Читать «То, что сильнее (сборник)» онлайн - страница 36

Мария Метлицкая

– Хлеб возьми, – не оборачиваясь, бросила мать.

Когда первое чувство голода прошло, Ладька буркнул матери:

– Сама-то поешь.

Она махнула рукой:

– Иди спать.

Ладька икнул, довольный, и пошел к себе в комнату. Уже на пороге он крикнул:

– А что, праздник, мам, какой?

– Праздник, – кивнула мать. И, помолчав, добавила: – Твой отец от нас ушел. К Ритке на четвертый этаж. Вот и весь праздник.

– Ну и шутки у вас, боцман! – разозлился Ладька.

Заснул он быстро и легко, но почему-то ночью проснулся, тихонько подошел к смежной родительской комнате, аккуратно приоткрыл дверь и увидел сидевшую на кровати мать в белой и длинной ночнушке, с распущенными по плечам волосами. Отца рядом не было – и тут до Ладьки дошло, что все это самая настоящая и страшная правда. Он почему-то побоялся окликнуть мать, тихонько забрался к себе в кровать и начал кое-что припоминать. Как, например, на Восьмое марта отец, думая, что Ладька спит, спрятал маленькую бархатную красную коробочку под диванный валик – ночью Ладька валик приподнял и открыл коробочку: там лежало тоненькое золотое колечко с розовым камушком, похожим на леденец. Еще тогда Ладька засомневался, что колечко влезет на крупную материну руку, но за мать был рад, да и за отца тоже – что тот сообразил. Но на Восьмое марта отец подарил матери букет мимозы и зефир в шоколаде. А вот подарка в виде бархатной коробочки почему-то не было.
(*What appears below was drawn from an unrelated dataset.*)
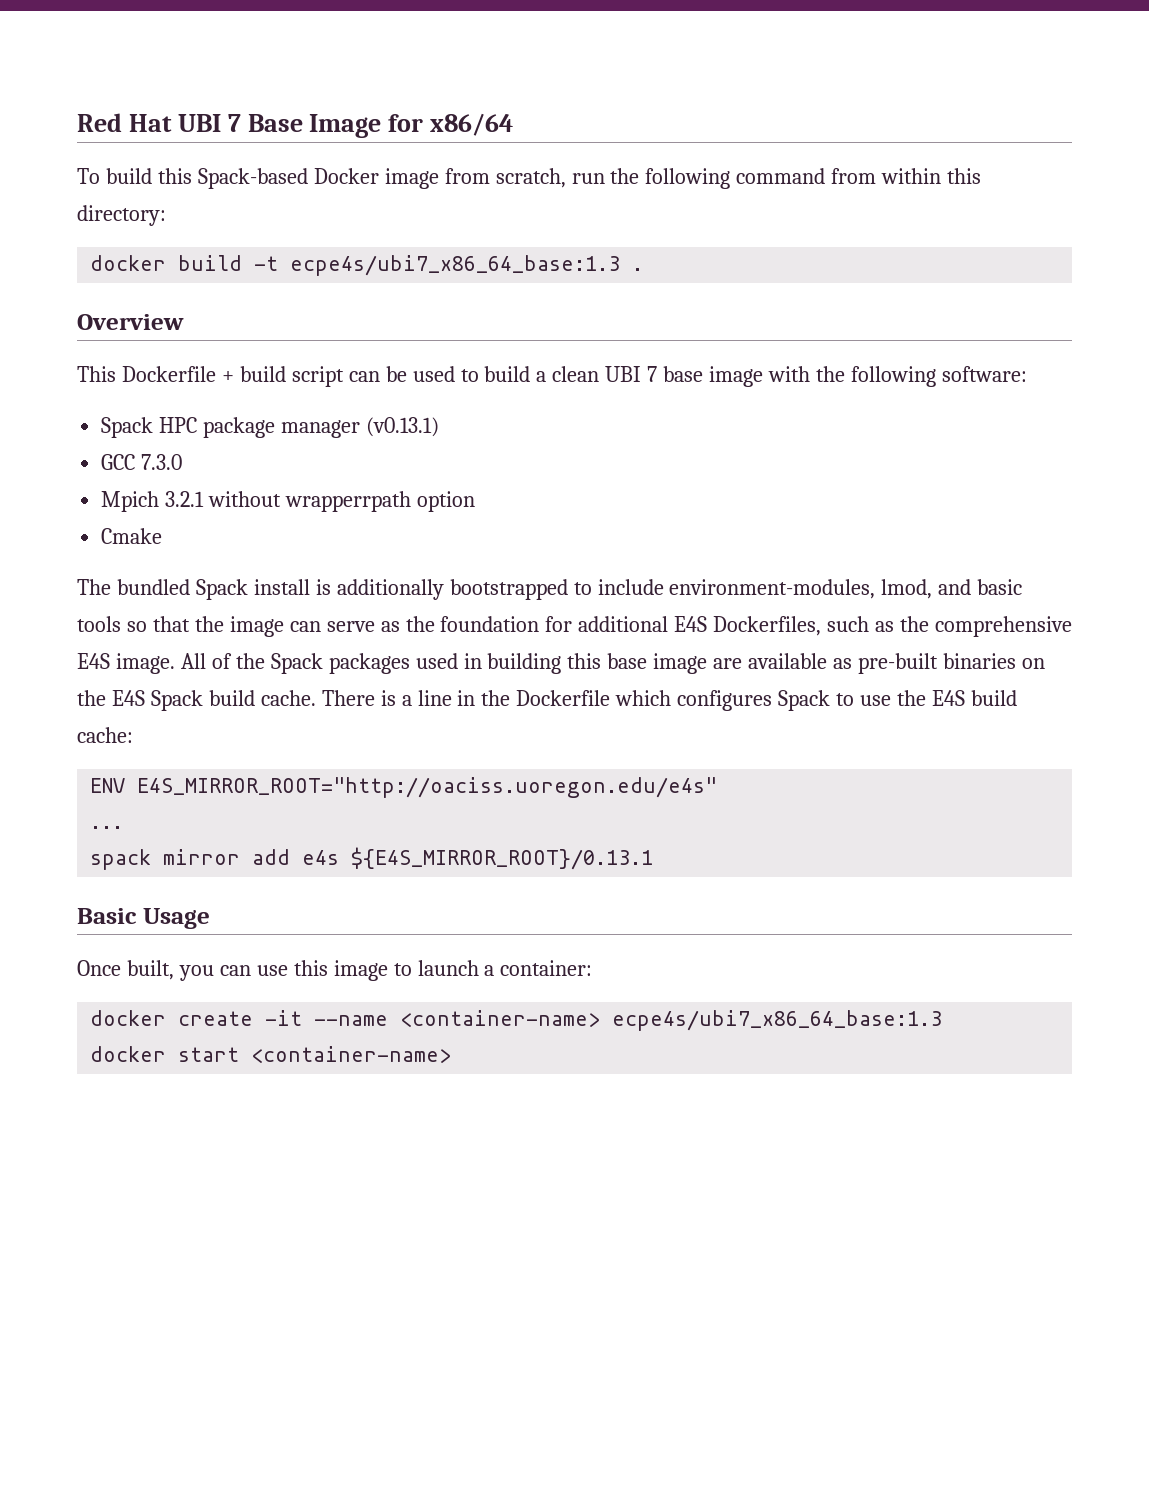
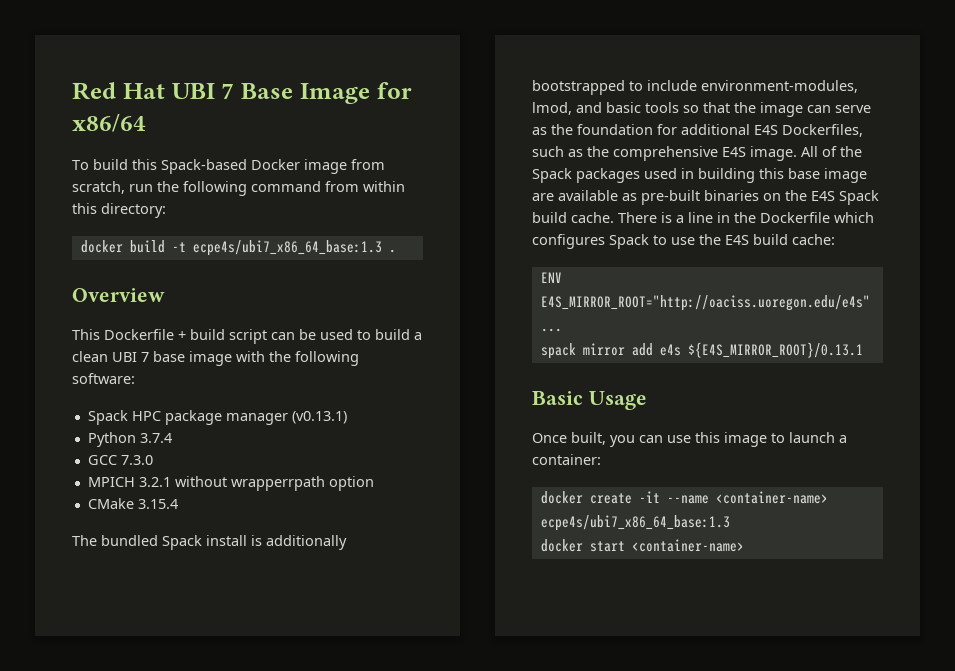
(439, 427) none -> [87,432,172,447] // Python 3.7.4
[101,491,160,512] Mpich -> [87,477,135,487] MPICH
[101,528,163,544] Cmake -> [87,498,178,509] CMake 3.15.4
«Наверное, решил, что все равно матери мало будет, и отнес обратно в магазин», – промелькнуло тогда у Ладьки в голове. Промелькнуло – и тут же из этой головы и выветрилось. Еще вспомнилось, как отец мерил новую нейлоновую рубаху и галстук с переливом, а на галстуке – павлин какой-то. Мать усмехнулась тогда и покачала головой:

– Пошлость какая, совсем на старости лет чокнулся.

– Какая еще старость? – обиделся тогда отец.

А еще с зарплаты без материного спроса купил себе новые туфли, «Цебо» называются. Мать это тоже не одобрила и даже обиделась:

– Говорили же про зимние сапоги, а то ведь пятый год в старых хожу.

И еще отец стал поливаться одеколоном и стричься коротко, а чуб – подлиннее, как на фотографии у мужика в окне парикмахерской.

А вот мать – мать не менялась. Носила гладкий пучок на голове, а на затылок втыкала резную коричневую гребенку. Красила только губы – бледной, почти бесцветной помадой, а глаза и ногти – никогда. И одежду носила какую-то серую – серую юбку, серую кофту. А зимой – вообще дурацкий большущий мохнатый берет на голове. Ладька этот берет ненавидел. И даже стеснялся матери в этом берете. Просто совсем бабка какая-то. А ведь еще не старая, а очень даже молодая бывает. Особенно когда волосы распустит и смеется.

Припомнив эти мелкие подробности, Ладька понял, что все это похоже на самую страшную и противную правду. Тут он подумал, похолодев, что будет твориться во дворе от этой новости, и у него заболел живот. Ладька скривился и застонал. Вот стыдоба-то, мало того, что бросил их с матерью, да еще и в их же подъезде, просто на пару этажей выше поднялся.